Das maritime Klima Bremerhavens mit hoher Luftfeuchtigkeit, milden Wintern und kühlen Sommern begünstigt bestimmte Schädlingsarten. Feuchte Keller in den typischen Backsteinaltbauten von Lehe und Geestemünde bieten optimale Bedingungen für Kellerasseln, Schimmelkäfer und in manchen Fällen auch für Schaben. Der ausgeprägte Warenumschlag im Hafen macht Bremerhaven zudem zu einem Eintrittspunkt für importierte Schädlinge wie den Asiatischen Laubholzbockkäfer oder tropische Vorratschädlinge, die in Containern eingeschleppt werden.

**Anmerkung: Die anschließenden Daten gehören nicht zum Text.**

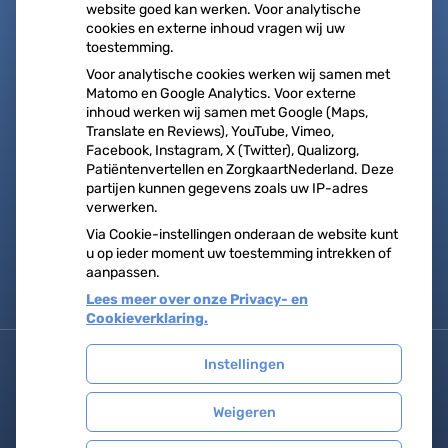
online
website goed kan werken. Voor analytische
Herhaalrecepten
cookies en externe inhoud vragen wij uw
toestemming.
aanvragen
Voor analytische cookies werken wij samen met
Vragen stellen
Matomo en Google Analytics. Voor externe
Afspraken
inhoud werken wij samen met Google (Maps,
Translate en Reviews), YouTube, Vimeo,
maken
Facebook, Instagram, X (Twitter), Qualizorg,
Patiëntenvertellen en ZorgkaartNederland. Deze
Dossier bekijken
partijen kunnen gegevens zoals uw IP-adres
verwerken.
op
Registeren
patiëntenomgeving
Via Cookie-instellingen onderaan de website kunt
u op ieder moment uw toestemming intrekken of
Medisch
aanpassen.
Centrum
Reeuwijk
Lees meer over onze Privacy- en
Cookieverklaring.
Instellingen
Uw Zorg Online
|
Beheer
Weigeren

In den Stadtteilen Surheide und Weddewarden, die stärker durch Einfamilienhäuser und Grünflächen geprägt sind, dominieren klassische Nager- und Wespenprobleme. Die Nähe zu Watt und Marschland bedeutet außerdem, dass Wanderratten über die Entwässerungsgräben und Kanäle periodisch in bewohnte Bereiche vordringen.